In closing I want to bear my testimony that I know that God lives and that we are his spirit children and as we come into this world and are baptized we become the adopted sons and daughters of Jesus Christ. Through our righteous living we become joint heirs with him and can gain all that the Father has. I would encourage everyone to heed the oath and covenant of the Priesthood as listed in section 84 of the D. & C. wherein we are unmistakably told that through obedience to our callings in or through the priesthood we can grow in perfection toward godhood until the time comes that we are full partners with our Father in Heaven, equal to him in knowledge and understanding and mercy and justice and all of the characteristics which God possesses in their fullness.

Note: The bulk of this history was tape recorded December 1976 while on a trip to Hawaii to visit my family. I then transcribed it, which took me four months about 15 to 20 minutes a day. Dad then made some corrections to it, but wasn’t completely happy with it and kept it in a drawer for many years. During the summer of 1990 when I went to visit him at the Highland Care Center, I took the copy that he had edited and asked Dad some questions and he inserted several things into his history that afternoon. He also wrote a much shorter history for the Tolman Family Magazine in 1983. One area of Dad’s life that has been left out of this history is his beautiful gardens. He hybridized iris and day lilies and had several flowers named by the American Iris Society including one called, “Lucille Tolman” and another called” Fiesta Days”. For many years in June he would take his prize iris to the Utah State Capital for the iris shows and often come home with either the “Best of the Show” or the “Sweepstakes Award”. People came from all over the valley to walk through Dad’s garden in June including President and Sister Kimball on more than one occasion. When Mom died in 1983, Dad told me that now he wouldn’t have to work so hard on that one side of the garden. I asked him what he meant and he said that he always tried to make the most beautiful part of the garden the spot Mother could see from her chair in the family room. I am not sure Mom ever knew that he was doing that for her, but it brought tears to my eyes. For their 50th wedding anniversary Mom wrote a poem about Dad called “Man of the Soil” which can be read in her history.

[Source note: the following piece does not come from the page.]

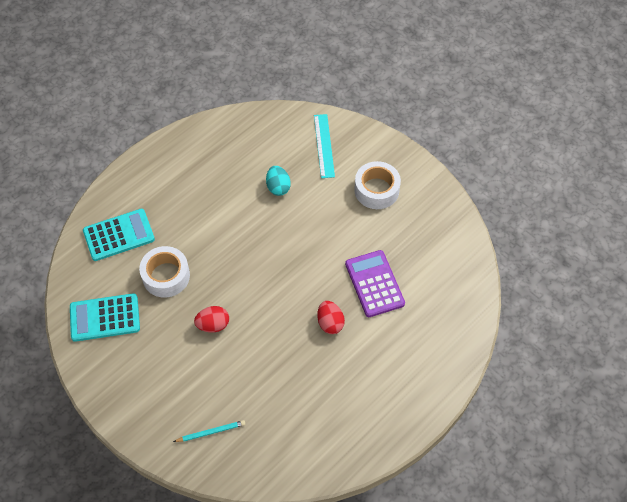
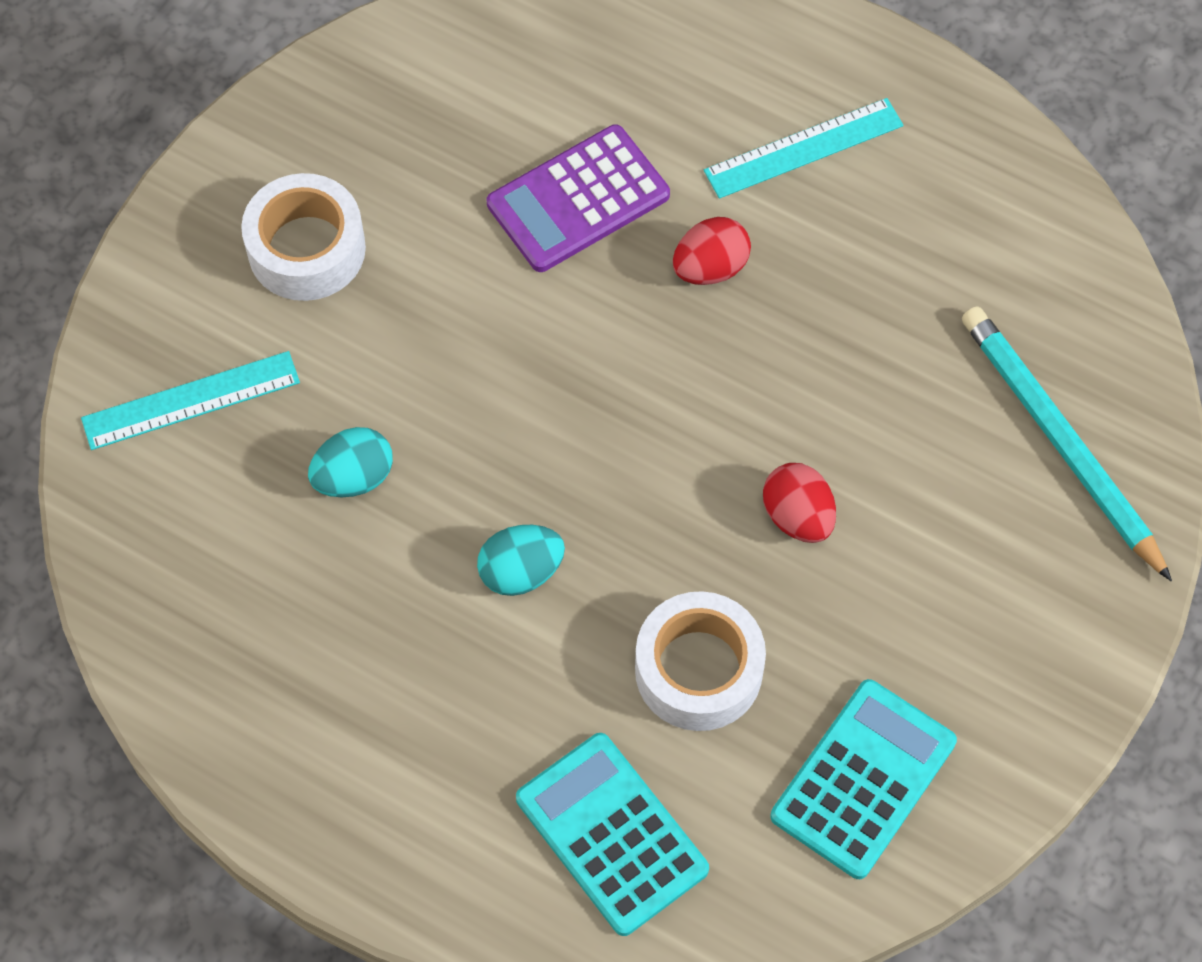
camera: 105 degrees left, 5 degrees up
turquoise calculator [70,293,140,342] -> turquoise calculator turned 120 degrees counterclockwise [771,679,957,879]
turquoise pencil [173,420,245,442] -> turquoise pencil [962,306,1172,582], size x1.99
none -> turquoise egg [477,525,565,596]
none -> turquoise ruler [704,98,903,199]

Dad died on March 19,1991 the spring after he had added the inserts to this history. His daughters will remember him as the man in the garden bent over a flower delicately moving pollen from one flower to the other or the scriptorian with a church book in his hand, marking passages as he read and studied the doctrine of the restored gospel. His church library was one of the largest in the valley and Bookcraft Publishers offered to buy it from him, but he wanted the books to stay in the family. All six girls have books in their homes with his notations and markers and pages turned down and we have our memories of a father who served the Lord with all his heart. (Linda Kay Tolman Smith, April 16, 2003).